Dataset entries
>>>

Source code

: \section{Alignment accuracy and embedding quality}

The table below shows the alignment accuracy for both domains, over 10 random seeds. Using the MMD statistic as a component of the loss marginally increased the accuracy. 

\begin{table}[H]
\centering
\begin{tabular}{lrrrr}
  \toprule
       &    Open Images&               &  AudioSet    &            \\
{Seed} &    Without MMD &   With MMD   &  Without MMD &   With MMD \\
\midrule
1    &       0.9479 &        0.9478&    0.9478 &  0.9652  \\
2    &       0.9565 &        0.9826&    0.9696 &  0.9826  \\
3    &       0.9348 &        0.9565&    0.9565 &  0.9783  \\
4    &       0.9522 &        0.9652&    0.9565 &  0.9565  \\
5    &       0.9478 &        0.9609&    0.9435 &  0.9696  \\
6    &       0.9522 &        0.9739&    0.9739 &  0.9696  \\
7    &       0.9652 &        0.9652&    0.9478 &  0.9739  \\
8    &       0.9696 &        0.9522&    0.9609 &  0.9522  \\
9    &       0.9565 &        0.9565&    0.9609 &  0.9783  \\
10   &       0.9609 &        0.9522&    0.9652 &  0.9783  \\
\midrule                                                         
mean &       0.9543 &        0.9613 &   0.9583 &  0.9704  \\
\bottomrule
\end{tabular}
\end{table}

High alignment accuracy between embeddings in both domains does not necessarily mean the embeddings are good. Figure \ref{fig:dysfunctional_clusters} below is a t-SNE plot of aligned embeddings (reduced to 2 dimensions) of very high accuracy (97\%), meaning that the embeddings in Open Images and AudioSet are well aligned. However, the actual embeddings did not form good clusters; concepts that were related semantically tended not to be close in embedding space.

<<<

YOUR GOAL — Reproduce all the records. Keep them exact, please.

WORKED SOLUTION —
Source code

: \section{Alignment accuracy and embedding quality}

The table below shows the alignment accuracy for both domains, over 10 random seeds. Using the MMD statistic as a component of the loss marginally increased the accuracy. 

\begin{table}[H]
\centering
\begin{tabular}{lrrrr}
  \toprule
       &    Open Images&               &  AudioSet    &            \\
{Seed} &    Without MMD &   With MMD   &  Without MMD &   With MMD \\
\midrule
1    &       0.9479 &        0.9478&    0.9478 &  0.9652  \\
2    &       0.9565 &        0.9826&    0.9696 &  0.9826  \\
3    &       0.9348 &        0.9565&    0.9565 &  0.9783  \\
4    &       0.9522 &        0.9652&    0.9565 &  0.9565  \\
5    &       0.9478 &        0.9609&    0.9435 &  0.9696  \\
6    &       0.9522 &        0.9739&    0.9739 &  0.9696  \\
7    &       0.9652 &        0.9652&    0.9478 &  0.9739  \\
8    &       0.9696 &        0.9522&    0.9609 &  0.9522  \\
9    &       0.9565 &        0.9565&    0.9609 &  0.9783  \\
10   &       0.9609 &        0.9522&    0.9652 &  0.9783  \\
\midrule                                                         
mean &       0.9543 &        0.9613 &   0.9583 &  0.9704  \\
\bottomrule
\end{tabular}
\end{table}

High alignment accuracy between embeddings in both domains does not necessarily mean the embeddings are good. Figure \ref{fig:dysfunctional_clusters} below is a t-SNE plot of aligned embeddings (reduced to 2 dimensions) of very high accuracy (97\%), meaning that the embeddings in Open Images and AudioSet are well aligned. However, the actual embeddings did not form good clusters; concepts that were related semantically tended not to be close in embedding space.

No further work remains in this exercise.